Há perguntas que nunca fazemos aos nossos pais. Perguntas que não têm lugar no tempo mesmo que os anos passem e a dúvida se instale preguiçosa sem saber por onde seguir. Eu nunca tinha perguntado aos meus pais quando tínhamos deixado Lisboa. Em que mês, se era dia ou noite. Quando foi. Por que viemos.

Há respostas que são dadas lá atrás e assim ficam imóveis. Nunca mais mexemos no que ouvimos. Como um bibelot esfacelado que nunca mais saiu do sítio mesmo que não se perceba a razão de estar ali.

Foi depois de jantar que liguei ontem à minha mãe e perguntei quando tínhamos saído. “Foi em Dezembro de 1974. No meu dia de anos. A viagem foi longa e chegámos de noite. Nunca mais chegávamos”. Estas palavras ficaram a ecoar na minha cabeça: “Nunca mais chegávamos” talvez porque também elas tardaram a chegar até mim. Passei a noite a imaginar a minha mãe a fazer uma mudança de vida no dia de anos. Para chegar a outra vida. Aquela de que me lembro: a nossa. Enquanto os nossos pais são vivos podemos falar de uma ideia colectiva de existência: a nossa casa, as nossas fotografias, o nosso Natal. Depois, um dia, tudo mudará. A vida, perdoem-me o cliché, é feita de mudanças e nós fizemos a nossa em Dezembro de 1974.

Chegámos àquele lugar onde nada nos esperava mas tínhamos o mar por perto e um pinhal cheio de casas onde facilmente nos perdíamos. Lembro-me de pensar que todas as casas eram bonitas e já na altura tentar imaginar a vida que se desenhava em cada uma delas.
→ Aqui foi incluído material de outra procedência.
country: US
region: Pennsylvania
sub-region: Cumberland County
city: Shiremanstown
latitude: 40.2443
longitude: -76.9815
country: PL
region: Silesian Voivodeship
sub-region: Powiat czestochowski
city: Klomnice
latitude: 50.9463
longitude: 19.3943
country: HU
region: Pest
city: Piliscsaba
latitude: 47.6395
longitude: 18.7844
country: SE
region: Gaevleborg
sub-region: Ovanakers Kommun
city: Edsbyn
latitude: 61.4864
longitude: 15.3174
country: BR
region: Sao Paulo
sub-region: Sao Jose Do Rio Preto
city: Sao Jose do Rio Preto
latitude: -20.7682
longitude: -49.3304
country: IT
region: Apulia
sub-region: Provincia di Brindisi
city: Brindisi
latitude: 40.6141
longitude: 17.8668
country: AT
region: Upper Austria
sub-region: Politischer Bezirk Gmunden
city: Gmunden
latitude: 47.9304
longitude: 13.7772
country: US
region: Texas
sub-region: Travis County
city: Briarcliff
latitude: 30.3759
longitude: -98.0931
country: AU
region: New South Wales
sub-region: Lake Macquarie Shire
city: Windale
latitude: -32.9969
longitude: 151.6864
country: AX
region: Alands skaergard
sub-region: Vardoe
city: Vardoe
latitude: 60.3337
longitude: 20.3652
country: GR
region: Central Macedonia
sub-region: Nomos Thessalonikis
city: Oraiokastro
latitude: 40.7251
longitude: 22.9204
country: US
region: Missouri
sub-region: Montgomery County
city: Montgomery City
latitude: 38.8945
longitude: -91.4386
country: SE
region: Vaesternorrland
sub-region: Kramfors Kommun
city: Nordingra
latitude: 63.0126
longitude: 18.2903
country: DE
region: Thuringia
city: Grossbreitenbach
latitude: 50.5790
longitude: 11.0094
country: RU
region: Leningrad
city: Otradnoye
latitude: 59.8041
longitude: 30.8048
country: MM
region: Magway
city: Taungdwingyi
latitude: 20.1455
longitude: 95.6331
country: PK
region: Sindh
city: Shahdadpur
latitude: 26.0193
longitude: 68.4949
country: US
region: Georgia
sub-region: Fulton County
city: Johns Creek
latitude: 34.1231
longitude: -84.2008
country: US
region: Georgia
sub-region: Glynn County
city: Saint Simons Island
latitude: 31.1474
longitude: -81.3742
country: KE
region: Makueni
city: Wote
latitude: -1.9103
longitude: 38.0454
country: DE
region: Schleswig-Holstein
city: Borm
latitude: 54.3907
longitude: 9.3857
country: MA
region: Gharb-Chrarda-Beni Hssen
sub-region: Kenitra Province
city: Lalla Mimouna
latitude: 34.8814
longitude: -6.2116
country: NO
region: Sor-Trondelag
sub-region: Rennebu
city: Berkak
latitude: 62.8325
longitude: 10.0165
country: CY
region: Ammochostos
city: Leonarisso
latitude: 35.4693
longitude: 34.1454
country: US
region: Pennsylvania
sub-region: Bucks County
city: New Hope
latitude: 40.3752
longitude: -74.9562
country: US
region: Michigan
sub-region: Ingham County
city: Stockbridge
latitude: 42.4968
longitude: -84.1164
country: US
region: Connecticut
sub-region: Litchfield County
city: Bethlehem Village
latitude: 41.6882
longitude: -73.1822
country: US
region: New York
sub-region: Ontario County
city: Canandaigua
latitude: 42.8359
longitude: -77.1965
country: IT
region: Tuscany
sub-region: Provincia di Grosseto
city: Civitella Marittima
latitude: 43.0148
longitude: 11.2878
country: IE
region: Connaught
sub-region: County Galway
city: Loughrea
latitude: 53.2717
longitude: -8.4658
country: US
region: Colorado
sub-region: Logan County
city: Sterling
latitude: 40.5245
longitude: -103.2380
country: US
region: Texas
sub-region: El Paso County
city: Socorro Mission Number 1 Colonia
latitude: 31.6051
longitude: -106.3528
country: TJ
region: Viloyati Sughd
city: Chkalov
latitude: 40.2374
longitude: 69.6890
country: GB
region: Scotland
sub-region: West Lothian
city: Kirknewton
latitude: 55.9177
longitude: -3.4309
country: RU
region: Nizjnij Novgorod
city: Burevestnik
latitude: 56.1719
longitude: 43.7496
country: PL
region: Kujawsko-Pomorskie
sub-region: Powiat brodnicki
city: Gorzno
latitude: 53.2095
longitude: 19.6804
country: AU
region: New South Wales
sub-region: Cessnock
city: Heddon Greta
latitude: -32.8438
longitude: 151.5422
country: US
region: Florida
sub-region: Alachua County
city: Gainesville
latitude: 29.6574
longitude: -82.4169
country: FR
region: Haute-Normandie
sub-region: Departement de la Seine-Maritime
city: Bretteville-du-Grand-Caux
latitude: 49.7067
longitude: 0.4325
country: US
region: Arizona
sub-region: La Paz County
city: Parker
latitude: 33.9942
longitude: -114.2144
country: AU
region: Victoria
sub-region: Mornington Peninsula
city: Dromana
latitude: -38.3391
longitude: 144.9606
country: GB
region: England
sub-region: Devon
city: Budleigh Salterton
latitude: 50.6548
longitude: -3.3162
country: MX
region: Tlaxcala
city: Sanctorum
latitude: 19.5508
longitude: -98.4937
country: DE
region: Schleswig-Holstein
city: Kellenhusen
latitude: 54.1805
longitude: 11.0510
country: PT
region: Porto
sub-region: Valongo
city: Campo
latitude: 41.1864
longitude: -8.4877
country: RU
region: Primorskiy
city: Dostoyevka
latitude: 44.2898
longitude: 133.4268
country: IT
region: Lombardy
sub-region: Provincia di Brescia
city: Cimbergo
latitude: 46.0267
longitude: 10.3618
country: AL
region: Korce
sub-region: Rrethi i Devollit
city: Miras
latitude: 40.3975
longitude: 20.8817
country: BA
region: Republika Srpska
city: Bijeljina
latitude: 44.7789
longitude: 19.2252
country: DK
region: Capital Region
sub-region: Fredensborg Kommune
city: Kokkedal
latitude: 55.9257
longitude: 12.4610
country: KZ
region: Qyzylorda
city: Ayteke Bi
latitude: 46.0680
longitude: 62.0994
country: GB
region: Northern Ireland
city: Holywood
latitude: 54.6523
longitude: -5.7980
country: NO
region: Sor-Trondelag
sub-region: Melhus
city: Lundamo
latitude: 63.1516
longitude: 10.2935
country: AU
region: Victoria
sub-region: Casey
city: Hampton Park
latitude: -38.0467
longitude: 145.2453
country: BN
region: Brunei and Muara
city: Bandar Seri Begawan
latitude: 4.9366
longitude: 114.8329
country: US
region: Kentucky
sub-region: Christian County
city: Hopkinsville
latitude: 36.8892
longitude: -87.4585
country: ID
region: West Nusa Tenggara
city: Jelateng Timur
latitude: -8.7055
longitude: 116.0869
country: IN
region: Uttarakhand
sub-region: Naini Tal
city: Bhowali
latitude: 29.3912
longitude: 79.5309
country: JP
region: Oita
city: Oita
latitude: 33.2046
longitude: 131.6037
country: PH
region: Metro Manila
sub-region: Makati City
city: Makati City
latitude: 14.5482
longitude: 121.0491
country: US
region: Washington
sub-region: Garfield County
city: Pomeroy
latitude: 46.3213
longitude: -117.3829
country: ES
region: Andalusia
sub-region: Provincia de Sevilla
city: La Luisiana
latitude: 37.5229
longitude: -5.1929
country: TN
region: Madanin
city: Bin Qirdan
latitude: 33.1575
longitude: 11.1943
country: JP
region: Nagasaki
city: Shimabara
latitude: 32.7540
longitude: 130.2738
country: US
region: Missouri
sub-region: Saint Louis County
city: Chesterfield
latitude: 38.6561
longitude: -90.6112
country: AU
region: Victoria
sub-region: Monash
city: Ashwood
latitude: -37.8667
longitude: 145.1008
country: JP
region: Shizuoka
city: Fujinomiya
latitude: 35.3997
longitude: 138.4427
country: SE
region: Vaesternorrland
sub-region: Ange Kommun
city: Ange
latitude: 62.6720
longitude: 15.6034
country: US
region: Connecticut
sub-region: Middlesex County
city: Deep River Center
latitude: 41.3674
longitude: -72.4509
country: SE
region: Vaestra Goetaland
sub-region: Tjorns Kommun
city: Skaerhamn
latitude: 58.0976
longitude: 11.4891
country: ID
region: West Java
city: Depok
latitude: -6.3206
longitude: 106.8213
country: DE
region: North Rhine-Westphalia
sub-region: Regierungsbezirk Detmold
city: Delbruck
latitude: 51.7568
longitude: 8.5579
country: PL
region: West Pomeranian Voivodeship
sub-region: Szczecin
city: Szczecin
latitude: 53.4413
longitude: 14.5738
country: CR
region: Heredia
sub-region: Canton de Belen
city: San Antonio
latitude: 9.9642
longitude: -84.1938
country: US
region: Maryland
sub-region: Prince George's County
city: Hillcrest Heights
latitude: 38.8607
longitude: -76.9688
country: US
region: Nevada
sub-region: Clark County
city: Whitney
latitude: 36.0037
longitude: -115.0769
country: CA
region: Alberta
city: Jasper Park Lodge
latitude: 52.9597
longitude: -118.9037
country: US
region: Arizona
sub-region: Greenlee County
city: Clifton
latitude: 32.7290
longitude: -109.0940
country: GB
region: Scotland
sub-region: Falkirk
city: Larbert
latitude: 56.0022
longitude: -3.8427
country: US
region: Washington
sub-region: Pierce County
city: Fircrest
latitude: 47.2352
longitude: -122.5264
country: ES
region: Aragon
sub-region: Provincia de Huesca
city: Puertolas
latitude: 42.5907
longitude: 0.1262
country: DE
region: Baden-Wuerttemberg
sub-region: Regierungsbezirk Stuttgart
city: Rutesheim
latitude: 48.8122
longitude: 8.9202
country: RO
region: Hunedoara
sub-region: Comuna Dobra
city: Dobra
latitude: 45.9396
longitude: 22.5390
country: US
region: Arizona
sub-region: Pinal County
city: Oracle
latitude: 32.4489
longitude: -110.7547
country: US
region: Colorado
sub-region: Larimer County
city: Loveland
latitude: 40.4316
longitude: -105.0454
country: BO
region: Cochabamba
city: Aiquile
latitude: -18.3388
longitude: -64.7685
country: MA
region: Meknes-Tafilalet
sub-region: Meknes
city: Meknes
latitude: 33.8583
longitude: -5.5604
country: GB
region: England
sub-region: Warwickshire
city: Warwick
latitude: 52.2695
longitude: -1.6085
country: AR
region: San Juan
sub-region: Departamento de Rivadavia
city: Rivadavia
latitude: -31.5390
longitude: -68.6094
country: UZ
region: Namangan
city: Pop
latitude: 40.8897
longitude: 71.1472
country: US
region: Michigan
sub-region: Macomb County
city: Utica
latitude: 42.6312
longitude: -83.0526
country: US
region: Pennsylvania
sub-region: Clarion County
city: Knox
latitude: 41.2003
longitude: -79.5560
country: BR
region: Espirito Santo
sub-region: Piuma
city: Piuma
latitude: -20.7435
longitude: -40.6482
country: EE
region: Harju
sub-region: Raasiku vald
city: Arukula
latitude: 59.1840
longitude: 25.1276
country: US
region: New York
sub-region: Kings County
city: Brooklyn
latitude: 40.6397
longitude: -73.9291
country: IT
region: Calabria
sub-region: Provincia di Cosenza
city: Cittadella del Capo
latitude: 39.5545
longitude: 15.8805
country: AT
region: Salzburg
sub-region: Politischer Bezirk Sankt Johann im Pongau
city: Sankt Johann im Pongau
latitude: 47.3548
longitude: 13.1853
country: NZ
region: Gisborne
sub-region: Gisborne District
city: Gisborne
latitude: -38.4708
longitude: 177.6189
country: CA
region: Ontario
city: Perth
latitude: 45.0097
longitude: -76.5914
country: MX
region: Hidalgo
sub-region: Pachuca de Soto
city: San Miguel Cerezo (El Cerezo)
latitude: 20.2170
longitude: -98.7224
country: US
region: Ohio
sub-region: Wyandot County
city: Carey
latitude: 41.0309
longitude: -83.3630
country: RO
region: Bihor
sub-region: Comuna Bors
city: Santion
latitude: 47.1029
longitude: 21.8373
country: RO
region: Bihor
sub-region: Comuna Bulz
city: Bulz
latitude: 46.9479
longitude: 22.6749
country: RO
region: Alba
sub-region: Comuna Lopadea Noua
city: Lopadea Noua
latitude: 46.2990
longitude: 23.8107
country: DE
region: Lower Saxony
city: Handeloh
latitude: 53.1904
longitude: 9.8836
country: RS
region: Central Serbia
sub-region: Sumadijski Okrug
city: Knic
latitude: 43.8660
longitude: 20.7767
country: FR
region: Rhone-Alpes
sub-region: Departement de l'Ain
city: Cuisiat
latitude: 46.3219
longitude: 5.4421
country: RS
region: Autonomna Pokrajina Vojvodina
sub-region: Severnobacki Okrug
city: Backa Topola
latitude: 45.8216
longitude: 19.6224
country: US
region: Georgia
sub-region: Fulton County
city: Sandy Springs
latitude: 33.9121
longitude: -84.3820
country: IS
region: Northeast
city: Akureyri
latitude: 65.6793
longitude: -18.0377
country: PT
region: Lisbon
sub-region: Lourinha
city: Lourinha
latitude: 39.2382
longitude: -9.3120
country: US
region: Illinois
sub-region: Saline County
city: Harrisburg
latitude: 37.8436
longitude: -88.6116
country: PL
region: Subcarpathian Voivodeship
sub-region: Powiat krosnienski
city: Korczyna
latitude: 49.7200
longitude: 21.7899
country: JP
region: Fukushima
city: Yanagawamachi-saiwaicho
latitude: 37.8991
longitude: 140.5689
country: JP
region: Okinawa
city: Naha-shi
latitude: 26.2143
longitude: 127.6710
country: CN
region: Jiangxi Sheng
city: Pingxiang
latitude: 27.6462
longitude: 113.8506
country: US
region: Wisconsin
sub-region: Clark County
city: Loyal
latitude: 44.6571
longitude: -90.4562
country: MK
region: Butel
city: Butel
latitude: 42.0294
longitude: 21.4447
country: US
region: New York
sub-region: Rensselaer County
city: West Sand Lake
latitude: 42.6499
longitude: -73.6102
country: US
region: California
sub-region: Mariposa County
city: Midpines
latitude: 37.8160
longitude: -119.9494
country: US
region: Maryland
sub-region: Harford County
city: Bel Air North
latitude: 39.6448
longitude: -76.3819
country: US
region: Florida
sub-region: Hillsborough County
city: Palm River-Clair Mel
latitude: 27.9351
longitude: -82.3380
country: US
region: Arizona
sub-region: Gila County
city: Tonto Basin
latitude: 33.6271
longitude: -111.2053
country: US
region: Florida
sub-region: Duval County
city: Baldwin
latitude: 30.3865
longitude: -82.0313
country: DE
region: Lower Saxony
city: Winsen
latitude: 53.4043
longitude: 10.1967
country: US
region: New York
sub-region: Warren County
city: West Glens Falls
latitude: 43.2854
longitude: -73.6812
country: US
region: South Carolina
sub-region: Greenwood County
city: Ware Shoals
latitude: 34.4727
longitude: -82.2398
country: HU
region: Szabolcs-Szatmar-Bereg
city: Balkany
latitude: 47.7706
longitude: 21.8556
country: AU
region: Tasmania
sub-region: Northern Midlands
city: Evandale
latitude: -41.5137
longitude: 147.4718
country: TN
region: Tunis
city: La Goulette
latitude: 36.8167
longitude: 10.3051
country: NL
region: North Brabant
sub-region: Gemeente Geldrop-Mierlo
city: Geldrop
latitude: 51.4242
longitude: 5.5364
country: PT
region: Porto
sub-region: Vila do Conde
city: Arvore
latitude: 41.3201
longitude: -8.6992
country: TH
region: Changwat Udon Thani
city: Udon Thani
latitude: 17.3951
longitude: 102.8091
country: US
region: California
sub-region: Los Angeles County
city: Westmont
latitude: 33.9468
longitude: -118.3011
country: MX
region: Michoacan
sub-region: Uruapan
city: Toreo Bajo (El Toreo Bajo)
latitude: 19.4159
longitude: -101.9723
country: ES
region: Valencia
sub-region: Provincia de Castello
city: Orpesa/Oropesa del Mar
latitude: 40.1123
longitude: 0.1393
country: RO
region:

As luzes que se acendem numa casa desenham a vida de quem lá dorme.

Não me lembro da primeira noite em que dormi na nova casa, mas agora sei que era o dia de anos da minha mãe. Foi a partir dali, daquela casa, que tive consciência do medo e do perigo, de ver a praia e as mulheres que em manhãs frias arrastavam o sargaço na areia húmida para depois o vender. Há coisas que só passam a existir quando as vemos de perto. Eu sabia lá o que era o sargaço. E quantas vezes dissemos essa palavra? Sar-ga-ço.

O pinhal, cheio de casas bonitas, levava-nos a passeios onde eu abdicava do meu chapéu para o encher de amoras e pinhões. E assim seguíamos, eu, o meu pai e o meu irmão à descoberta do sítio para onde fomos naquele Dezembro. Agora sei que era Dezembro. Como é que demorei tantos anos a fazer esta pergunta?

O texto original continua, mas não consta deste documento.